The Solution to Solving the EV Charging Crisis
The boom in the electric vehicle industry, pushed by aggressive regulation, will soon hit a brick wall, especially in the urban areas where the benefits of a zero emissions vehicle are most needed. Overnight home-charging is ideal, but if you do not have access to this then “charge anxiety” becomes a real problem.
All motorists know that we already have an efficient system for ‘recharging’ vehicles. It is quick and consumers are used to it; Gas (Petrol) stations. This system of fast ‘recharging’ is second nature to consumers and solves many of the problems facing EV infrastructure roll out.
You do not require a dwelling with off-street parking to ‘refuel’. Petrol stations are already situated where they are most useful and profitable.
‘Refuelling’ is rapid
You can also purchase groceries and other convenience items whilst you ‘refuel’

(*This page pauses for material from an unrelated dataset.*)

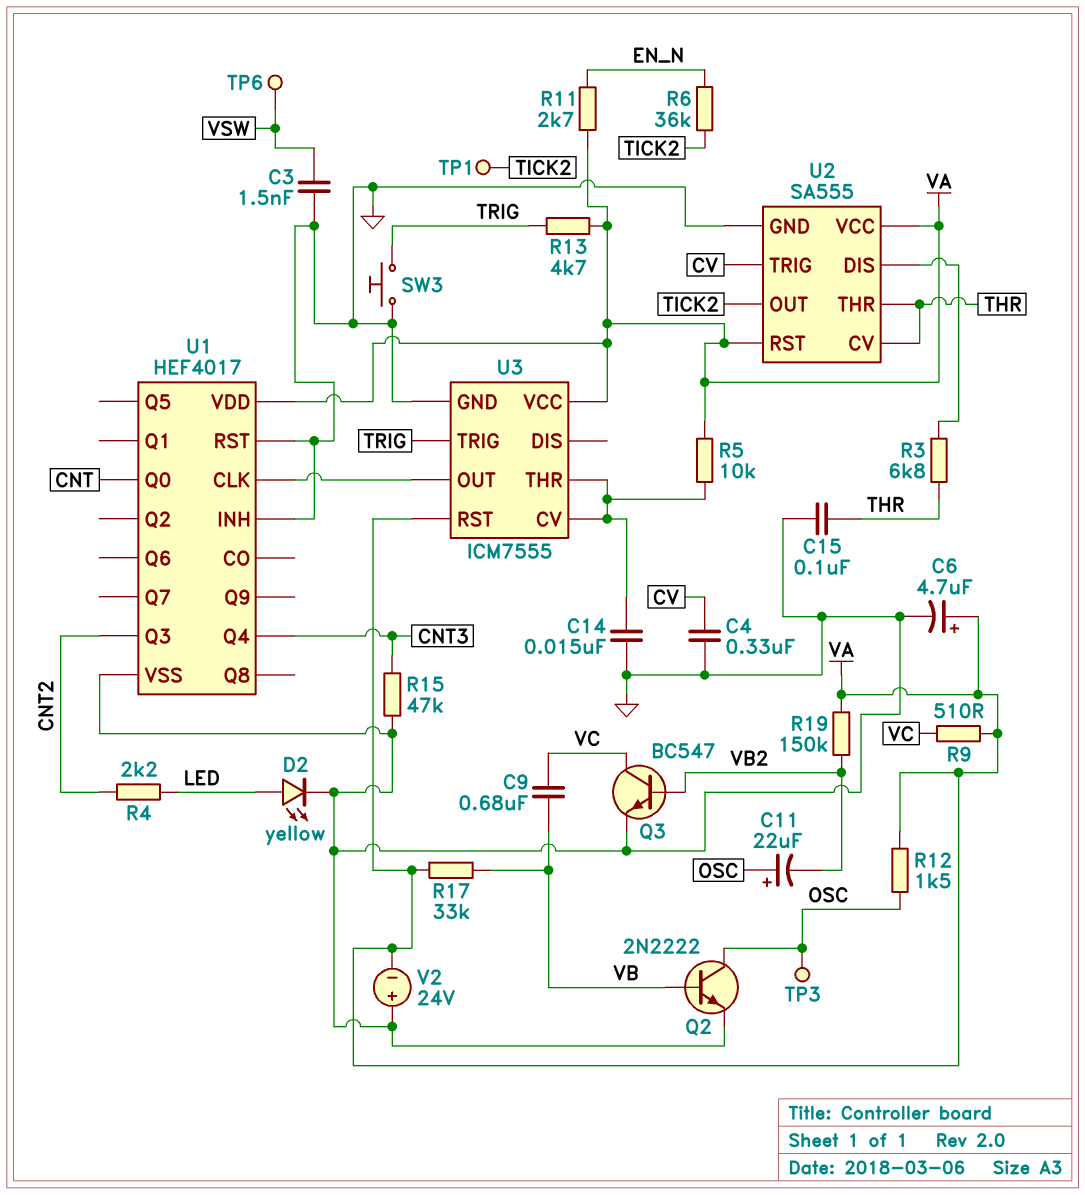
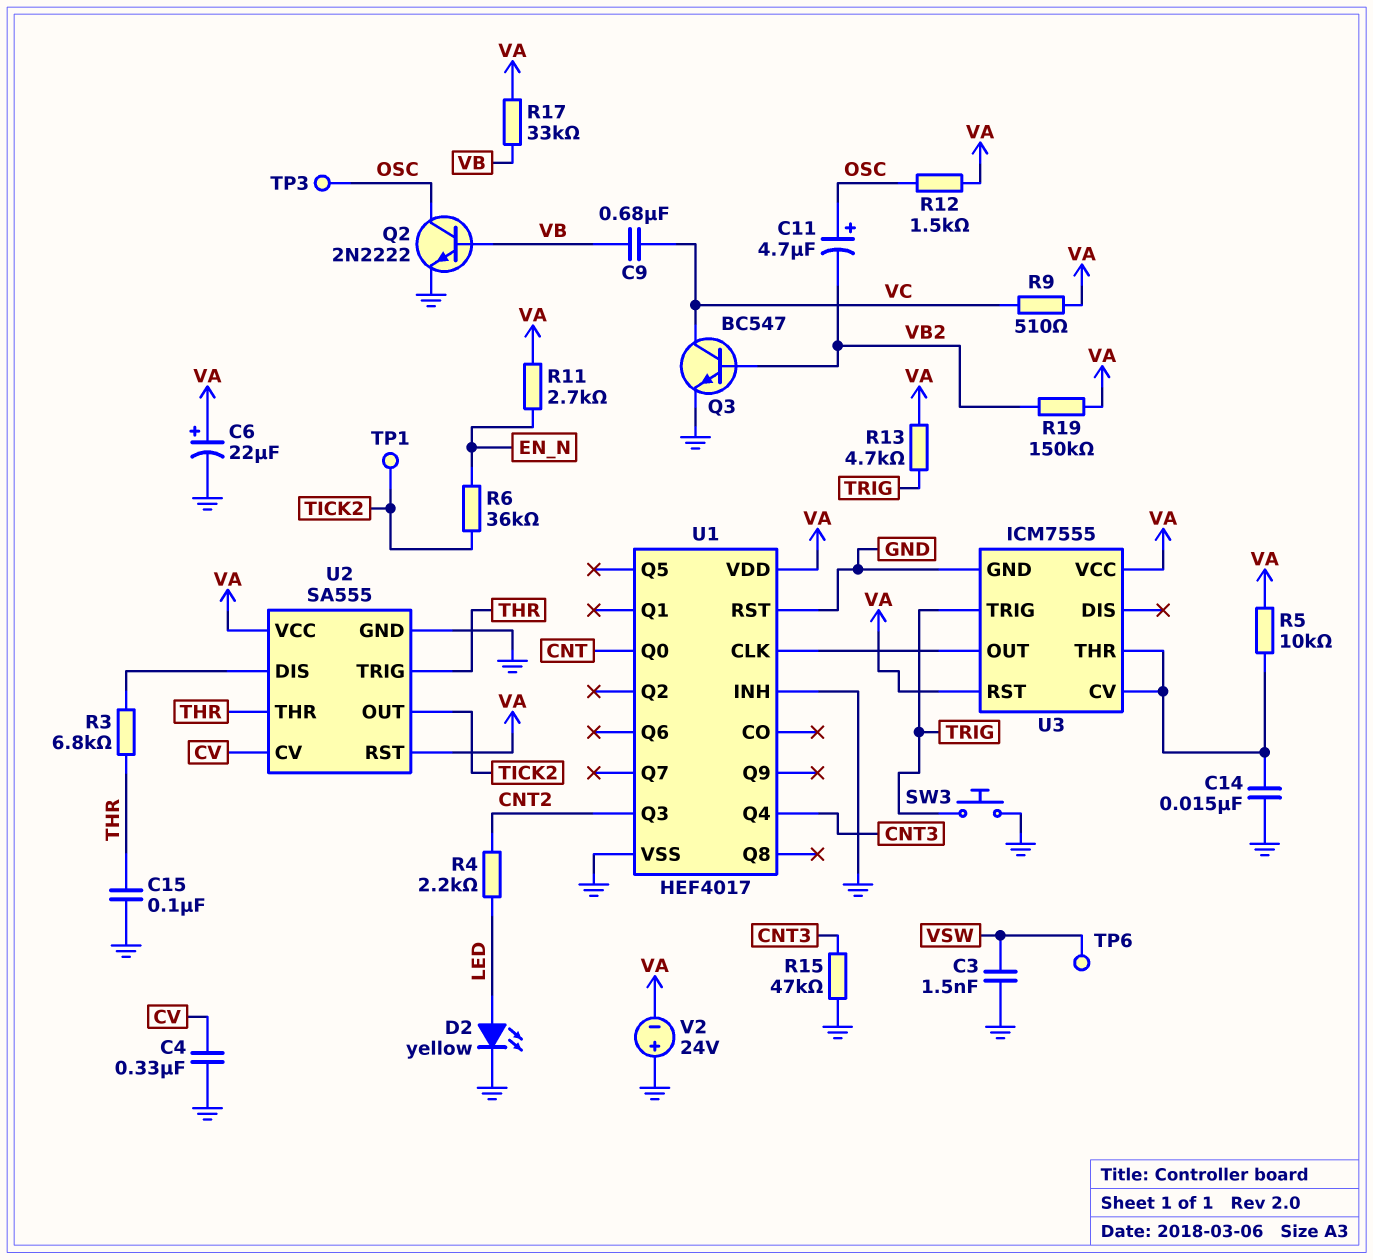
C6: 4.7uF (plus VA, minus GND) -> 22uF (plus VA, minus GND)
C11: 22uF (plus OSC, minus VB2) -> 4.7uF (plus OSC, minus VB2)
U2 pin CV: THR -> CV
U2 pin TRIG: CV -> THR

This successful model has been frustrated by current battery electric vehicle (BEV) charging technology. Fuel Station operators are forced to deploy slow chargers that tie up much needed forecourt real estate with little profit. Current ‘fast charging’ technology still requires significantly more refuelling time than petrol or diesel and significant investment in both the station and the grid infrastructure.
Charging operators may set up new charging stations, in locations with low property values (lorry car parks, or the far side of retail parks for example) to enable BEV users to charge.

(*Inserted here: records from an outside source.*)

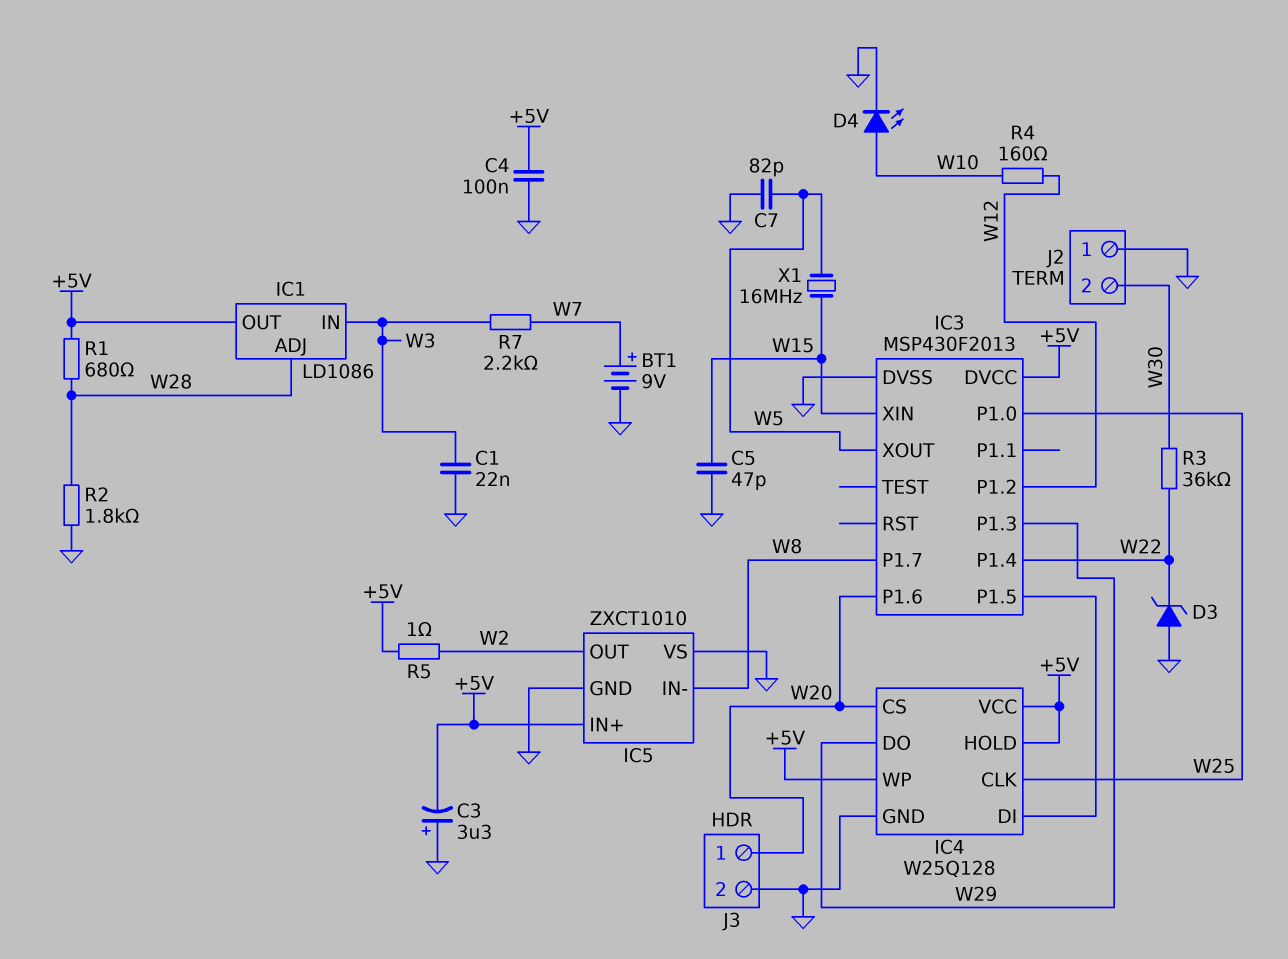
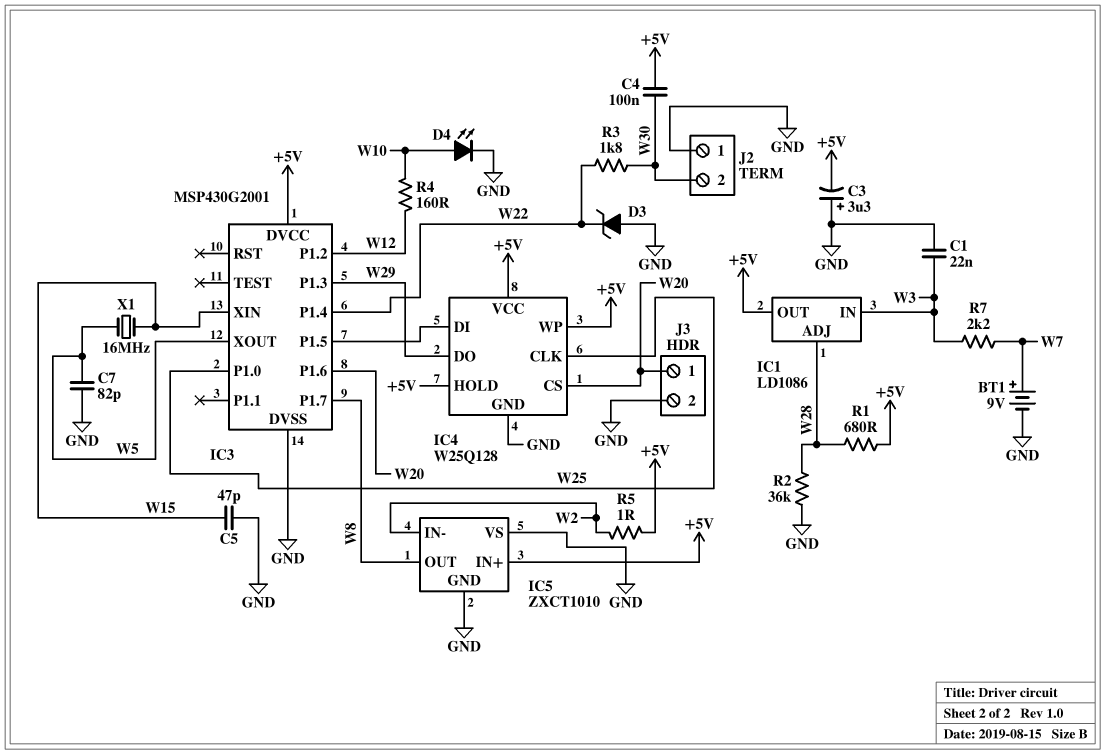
C4: 100nF (+5V, GND) -> 100nF (+5V, W30)
IC3: MSP430F2013 -> MSP430G2001
IC5 pin IN-: W8 -> W2
IC5 pin OUT: W2 -> W8
R2: 1.8k (GND, W28) -> 36k (GND, W28)
R3: 36k (W22, W30) -> 1.8k (W22, W30)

The mistake in the expectation for EV adoption has been the assumption that the majority of charging will be at home. This is not the case for many urban users. This is only possible in some suburban and rural areas. It is those in dense urban areas who have the most pressing requirement for BEVs due to the health problems associated with the toxic emissions of internal combustion engine (ICE) vehicles. They also face the toughest challenges for charging. An urban residential street offers few opportunities to charge and there will be growing infrastructure and availability challenges to charge every electric car as they become ubiquitous. The challenges to providing charging infrastructure to every parking space in even the best provisioned employee car parks will also be considerable.
‘Charging anxiety’ is already replacing ‘range anxiety’ in the minds of consumers.

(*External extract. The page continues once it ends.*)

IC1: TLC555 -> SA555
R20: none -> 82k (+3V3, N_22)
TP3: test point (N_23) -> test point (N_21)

The concern is about finding a charger when needed, not in travelling as far as desired. If it is not possible to charge at home, or at work there will be a requirement for another charging solution.
The grid infrastructure cannot cope with the widespread introduction of high capacity ultra-fast chargers without a major upgrade.
A domestic three pin socket provides 7kWh and the fastest home charger is 22 kWh. In fact, the term ‘ultra-fast charger’ currently describes 150kWh which is far less than the 300kWh that the latest BEVs can operate at.
So, how do we charge the vehicles up quickly to replicate the current fuelling model?
Petrol stations require a high throughput of customers to enable the efficient use of the space available. There is also a considerable value to consumers in saving time. Car makers could then install smaller battery packs in vehicles as range anxiety will be no more of a concern than in current ICE vehicles. This reduces manufacturing cost and allows more cars to be built with the same resource. A far more sustainable solution. Battery cell developers are already working to enable faster charging cells.
The UK government has established a £950M funding programme to enable the roll out of charging infrastructure, announced last September. https://www.gov.uk/guidance/rapid-charging-fund
Mykos is developing a solution that enables 350kWh charging without major upgrades to the infrastructure. This allows the grid to deliver the necessary number of fast chargers without a hurried and expensive rollout. They will further enable the distributed storage of energy to accelerate the exploitation of renewable power generation.
This is a complementary technology to the ‘six-minute charge’ that Mykos is developing for the vehicles themselves. These high-capacity chargers when paired with the ever-increasing battery capabilities within vehicles, mean that comparable ‘refuelling’ times will soon become reality and range and charger anxiety will become, a distant memory.